**DIRECTIONS**
The expected response consists solely of the lines from the line with "Az új generációs kerítés: miért" through the last line of the material below, copied exactly.

**STUDY MATERIAL**

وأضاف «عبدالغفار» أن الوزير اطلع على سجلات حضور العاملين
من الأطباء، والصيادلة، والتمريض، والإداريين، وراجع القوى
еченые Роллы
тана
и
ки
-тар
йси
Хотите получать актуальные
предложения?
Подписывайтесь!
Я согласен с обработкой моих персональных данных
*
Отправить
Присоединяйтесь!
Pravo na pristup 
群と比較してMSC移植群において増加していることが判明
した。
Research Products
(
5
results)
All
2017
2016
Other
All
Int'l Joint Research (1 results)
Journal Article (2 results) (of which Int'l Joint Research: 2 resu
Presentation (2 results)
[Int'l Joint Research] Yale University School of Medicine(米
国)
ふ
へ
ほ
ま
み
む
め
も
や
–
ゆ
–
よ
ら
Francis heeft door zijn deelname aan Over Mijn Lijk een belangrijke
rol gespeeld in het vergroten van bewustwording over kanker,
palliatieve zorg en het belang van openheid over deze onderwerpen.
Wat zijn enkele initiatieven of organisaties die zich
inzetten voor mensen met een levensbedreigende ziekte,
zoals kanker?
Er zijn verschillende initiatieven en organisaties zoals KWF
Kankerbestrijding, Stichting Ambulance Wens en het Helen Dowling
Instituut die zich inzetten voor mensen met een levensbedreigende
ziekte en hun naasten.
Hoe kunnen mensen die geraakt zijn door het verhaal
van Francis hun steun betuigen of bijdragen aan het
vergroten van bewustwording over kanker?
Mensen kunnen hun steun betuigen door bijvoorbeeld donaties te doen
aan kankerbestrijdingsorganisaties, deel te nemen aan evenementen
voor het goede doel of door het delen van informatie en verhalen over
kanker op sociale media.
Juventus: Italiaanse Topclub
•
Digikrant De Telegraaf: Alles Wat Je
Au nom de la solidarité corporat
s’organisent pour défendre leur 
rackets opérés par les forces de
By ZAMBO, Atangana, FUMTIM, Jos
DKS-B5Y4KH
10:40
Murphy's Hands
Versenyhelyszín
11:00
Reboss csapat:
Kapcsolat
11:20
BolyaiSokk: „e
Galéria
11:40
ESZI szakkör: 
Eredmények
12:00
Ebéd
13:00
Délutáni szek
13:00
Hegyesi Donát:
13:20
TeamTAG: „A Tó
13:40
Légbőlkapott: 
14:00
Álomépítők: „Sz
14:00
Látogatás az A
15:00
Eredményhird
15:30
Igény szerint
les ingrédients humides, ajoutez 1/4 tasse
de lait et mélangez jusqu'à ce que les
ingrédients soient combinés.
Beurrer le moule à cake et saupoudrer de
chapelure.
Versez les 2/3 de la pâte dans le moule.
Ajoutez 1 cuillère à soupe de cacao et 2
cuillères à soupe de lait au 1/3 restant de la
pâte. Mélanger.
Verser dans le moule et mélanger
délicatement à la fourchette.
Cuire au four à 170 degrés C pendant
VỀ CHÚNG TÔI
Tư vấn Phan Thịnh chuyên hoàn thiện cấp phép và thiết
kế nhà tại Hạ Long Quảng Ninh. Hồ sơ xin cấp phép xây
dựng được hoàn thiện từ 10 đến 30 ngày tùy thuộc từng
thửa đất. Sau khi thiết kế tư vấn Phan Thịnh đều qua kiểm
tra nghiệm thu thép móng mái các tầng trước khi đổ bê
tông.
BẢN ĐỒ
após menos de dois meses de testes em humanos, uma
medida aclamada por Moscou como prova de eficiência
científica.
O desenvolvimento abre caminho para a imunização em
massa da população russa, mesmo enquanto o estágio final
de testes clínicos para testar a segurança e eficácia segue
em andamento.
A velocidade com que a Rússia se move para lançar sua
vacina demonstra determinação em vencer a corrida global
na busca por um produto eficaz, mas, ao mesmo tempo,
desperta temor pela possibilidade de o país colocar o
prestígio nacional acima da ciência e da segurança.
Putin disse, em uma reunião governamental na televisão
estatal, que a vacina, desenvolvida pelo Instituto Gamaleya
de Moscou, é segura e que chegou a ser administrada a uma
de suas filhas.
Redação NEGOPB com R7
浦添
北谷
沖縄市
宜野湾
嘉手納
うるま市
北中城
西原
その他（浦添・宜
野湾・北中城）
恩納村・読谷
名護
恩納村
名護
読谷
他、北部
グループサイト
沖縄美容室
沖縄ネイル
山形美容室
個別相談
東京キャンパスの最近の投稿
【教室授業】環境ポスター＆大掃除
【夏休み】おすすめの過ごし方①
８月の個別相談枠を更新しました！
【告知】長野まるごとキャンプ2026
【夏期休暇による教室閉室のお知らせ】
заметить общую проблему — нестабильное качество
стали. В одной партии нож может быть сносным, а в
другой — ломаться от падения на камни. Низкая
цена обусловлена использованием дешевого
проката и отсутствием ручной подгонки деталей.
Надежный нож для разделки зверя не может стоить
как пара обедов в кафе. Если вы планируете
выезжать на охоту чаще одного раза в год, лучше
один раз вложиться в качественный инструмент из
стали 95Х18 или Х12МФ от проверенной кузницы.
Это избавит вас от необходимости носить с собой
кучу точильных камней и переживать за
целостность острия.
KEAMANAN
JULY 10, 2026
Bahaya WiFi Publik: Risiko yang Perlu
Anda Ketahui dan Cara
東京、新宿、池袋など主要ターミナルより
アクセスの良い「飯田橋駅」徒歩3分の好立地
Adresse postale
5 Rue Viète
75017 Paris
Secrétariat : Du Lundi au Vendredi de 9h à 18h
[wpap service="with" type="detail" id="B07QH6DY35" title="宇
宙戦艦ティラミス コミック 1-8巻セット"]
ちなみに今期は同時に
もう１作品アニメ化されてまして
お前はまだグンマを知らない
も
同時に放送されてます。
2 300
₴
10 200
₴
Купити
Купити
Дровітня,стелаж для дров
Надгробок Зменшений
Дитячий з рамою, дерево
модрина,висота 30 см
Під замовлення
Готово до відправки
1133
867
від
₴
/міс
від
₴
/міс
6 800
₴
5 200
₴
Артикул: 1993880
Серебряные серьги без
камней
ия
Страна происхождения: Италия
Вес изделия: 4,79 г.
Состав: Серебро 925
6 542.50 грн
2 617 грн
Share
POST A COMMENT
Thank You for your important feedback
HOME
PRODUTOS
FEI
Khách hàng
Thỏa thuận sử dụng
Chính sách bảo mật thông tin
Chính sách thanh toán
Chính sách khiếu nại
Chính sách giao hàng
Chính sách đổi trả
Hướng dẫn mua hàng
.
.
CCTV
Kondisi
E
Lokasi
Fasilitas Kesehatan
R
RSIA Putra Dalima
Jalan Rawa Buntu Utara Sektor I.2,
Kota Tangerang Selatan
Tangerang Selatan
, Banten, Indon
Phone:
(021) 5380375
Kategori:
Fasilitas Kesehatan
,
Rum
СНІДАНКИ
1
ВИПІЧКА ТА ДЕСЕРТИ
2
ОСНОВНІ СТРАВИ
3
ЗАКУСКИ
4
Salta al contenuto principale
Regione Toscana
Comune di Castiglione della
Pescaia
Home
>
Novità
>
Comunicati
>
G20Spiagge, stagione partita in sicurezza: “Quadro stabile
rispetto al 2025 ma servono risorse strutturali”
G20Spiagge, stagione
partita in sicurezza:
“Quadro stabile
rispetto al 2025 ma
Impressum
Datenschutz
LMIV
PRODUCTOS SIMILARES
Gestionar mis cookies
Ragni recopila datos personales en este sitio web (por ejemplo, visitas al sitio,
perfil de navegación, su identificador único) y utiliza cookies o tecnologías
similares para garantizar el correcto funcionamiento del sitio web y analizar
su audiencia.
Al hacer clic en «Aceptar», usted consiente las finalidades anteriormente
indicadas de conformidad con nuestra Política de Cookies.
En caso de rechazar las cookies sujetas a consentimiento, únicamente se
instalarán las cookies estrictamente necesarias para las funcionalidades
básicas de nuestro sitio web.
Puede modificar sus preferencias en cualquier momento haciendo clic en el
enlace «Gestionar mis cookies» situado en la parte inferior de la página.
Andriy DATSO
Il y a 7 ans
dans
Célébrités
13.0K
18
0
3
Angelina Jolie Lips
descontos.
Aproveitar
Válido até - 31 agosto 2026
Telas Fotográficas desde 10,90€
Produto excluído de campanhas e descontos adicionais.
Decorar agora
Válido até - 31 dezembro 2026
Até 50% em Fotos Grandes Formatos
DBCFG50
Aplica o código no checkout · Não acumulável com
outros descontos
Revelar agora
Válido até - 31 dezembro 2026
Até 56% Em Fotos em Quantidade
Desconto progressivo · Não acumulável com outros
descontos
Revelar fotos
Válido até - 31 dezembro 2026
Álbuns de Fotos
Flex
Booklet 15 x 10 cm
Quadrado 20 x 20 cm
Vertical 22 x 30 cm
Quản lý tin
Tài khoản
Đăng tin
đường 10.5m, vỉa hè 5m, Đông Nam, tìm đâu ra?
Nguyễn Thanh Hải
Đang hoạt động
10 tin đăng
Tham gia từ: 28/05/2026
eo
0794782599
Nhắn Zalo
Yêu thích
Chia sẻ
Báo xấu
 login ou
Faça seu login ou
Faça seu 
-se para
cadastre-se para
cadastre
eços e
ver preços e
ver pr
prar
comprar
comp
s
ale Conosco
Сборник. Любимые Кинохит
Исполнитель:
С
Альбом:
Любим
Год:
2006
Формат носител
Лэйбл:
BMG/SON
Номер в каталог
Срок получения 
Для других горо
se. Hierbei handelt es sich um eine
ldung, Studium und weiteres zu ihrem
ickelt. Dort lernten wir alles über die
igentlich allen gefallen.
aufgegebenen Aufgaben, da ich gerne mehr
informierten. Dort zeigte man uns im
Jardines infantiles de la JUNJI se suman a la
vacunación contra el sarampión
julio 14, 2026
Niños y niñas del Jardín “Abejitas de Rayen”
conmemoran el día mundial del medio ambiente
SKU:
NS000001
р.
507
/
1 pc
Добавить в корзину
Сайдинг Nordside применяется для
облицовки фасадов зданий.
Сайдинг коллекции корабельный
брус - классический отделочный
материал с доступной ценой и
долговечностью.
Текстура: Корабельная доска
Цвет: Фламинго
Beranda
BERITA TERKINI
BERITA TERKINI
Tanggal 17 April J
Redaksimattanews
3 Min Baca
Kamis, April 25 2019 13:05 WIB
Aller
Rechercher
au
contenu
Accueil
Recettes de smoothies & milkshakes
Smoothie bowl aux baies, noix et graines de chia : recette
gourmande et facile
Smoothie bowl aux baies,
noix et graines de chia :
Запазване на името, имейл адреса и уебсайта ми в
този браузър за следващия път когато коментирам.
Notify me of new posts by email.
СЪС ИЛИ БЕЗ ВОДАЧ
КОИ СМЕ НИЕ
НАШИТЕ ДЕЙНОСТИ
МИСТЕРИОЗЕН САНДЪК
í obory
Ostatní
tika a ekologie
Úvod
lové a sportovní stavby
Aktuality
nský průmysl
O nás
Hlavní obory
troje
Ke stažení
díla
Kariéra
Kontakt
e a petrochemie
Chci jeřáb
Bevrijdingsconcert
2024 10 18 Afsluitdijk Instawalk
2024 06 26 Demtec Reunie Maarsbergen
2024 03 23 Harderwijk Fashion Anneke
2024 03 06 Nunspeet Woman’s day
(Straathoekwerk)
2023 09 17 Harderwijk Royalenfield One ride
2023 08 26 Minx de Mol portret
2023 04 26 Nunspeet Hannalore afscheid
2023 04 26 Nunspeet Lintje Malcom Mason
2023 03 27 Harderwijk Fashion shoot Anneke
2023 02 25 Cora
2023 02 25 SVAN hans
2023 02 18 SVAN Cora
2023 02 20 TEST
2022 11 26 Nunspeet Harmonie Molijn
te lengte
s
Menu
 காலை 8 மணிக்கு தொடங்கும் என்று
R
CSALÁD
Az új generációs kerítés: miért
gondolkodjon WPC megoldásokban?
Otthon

**EXPECTED OUTPUT**
Az új generációs kerítés: miért
gondolkodjon WPC megoldásokban?
Otthon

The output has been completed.